(SOURCE EXTRACT Opens)
CCU services comprise both treatment of “vital organ failure” and prevention of further life threatening deterioration of the patient’s condition. This is a time-based service and the billing for these depends on the total time spent on managing, evaluating and providing medical support to the seriously ill patient. The time does not necessarily need to be continuous, but it cannot include the time not devoted towards patient attention. The time spent in the following activities are counted towards critical care time –

  • Time spent at the bedside with the patient
  • Time spent on activities related to patient attention and observation(including review of old medical records, lab and imaging results and consulting with other physicians)
  • Time spent with family (whether to acquire a history or to discuss about treatment options)

Physicians while billing for CCU services can use the following codes –

  • 99291 – Critical care, evaluation & management, first 30 – 74 minutes
  • 99292 – Critical care, each additional 30 minutes.

Apart from this, there are services that are often performed under critical care but can’t be billed separately. However, the time spent on these services is counted towards total CC time and these include –

  • Gastric intubation – (CPT 43752, 91105)
  • Blood gases, and information data stored in computers (like ECGs, blood pressures, hematologic data) – (CPT 99090)
  • Interpretation of cardiac output measurements – (CPT 93561, 93562)
  • Chest x-rays, professional component – (CPT 71010, 71015, 71020)
  • Pulse oximetry – (CPT 94760, 94761, 94762)
  • Transcutaneous pacing – (CPT 92953)
  • Peripheral vascular access procedures – (CPT 36000, 36410, 36415, 36591, 36600)
  • Ventilator management – (CPT 94002-94004, 94660, 94662)

Futile Treatment More in Critical Care Units – Finds a New Study

A new study reveals that providing futile treatment (prolong life without achieving a meaningful benefit for patient) in the ICU leads to considerable delays in delivering care for other ill patients who require medical attention or are waiting to be admitted in CCU beds. Futile treatment is identified by specialists as ICU care from which the patients would never receive any benefit.

The study conducted by researchers at the University of California, Los Angeles (UCLA), Health Sciences found that attention for waiting patients was delayed or compromised when ineffective treatment is being provided in a full ICU. Researchers analyzed 36 critical care physicians in five ICUs in one health system to recognize patients that the clinicians identified as receiving ineffective treatment. They made 6,916 assessments on 1,136 patients during the three-month period.
(SOURCE EXTRACT Closes)
ACTIVITY LIST:
(a) From the critical care billing text, list the services that are often performed under critical care but cannot be billed separately. Leave out their CPT codes.
(b) Reproduce word for word the portion of the critical care billing text starting with "Physicians while billing" and going on through "additional 30 minutes.".
(DATASET EXTRACT Opens)
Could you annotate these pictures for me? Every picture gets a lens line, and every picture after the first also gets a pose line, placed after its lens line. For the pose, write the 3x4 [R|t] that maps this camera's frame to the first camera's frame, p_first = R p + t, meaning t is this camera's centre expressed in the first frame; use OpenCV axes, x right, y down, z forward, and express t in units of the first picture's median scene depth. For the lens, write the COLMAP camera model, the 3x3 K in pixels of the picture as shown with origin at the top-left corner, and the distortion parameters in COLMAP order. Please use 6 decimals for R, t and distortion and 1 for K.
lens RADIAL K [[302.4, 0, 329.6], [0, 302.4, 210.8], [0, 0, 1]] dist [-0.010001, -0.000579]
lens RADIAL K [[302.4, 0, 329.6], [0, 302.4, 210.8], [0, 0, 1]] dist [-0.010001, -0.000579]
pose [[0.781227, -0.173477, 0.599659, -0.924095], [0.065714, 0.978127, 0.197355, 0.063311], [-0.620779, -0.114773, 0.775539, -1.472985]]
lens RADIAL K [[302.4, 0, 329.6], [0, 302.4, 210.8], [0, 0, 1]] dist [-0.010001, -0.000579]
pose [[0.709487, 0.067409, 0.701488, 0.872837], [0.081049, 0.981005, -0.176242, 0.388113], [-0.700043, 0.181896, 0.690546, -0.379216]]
(DATASET EXTRACT Closes)
RESULTS BY TASK:
(a)
- Gastric intubation
- Blood gases, and information data stored in computers (like ECGs, blood pressures, hematologic data)
- Interpretation of cardiac output measurements
- Chest x-rays, professional component
- Pulse oximetry
- Transcutaneous pacing
- Peripheral vascular access procedures
- Ventilator management

(b)
Physicians while billing for CCU services can use the following codes –

  • 99291 – Critical care, evaluation & management, first 30 – 74 minutes
  • 99292 – Critical care, each additional 30 minutes.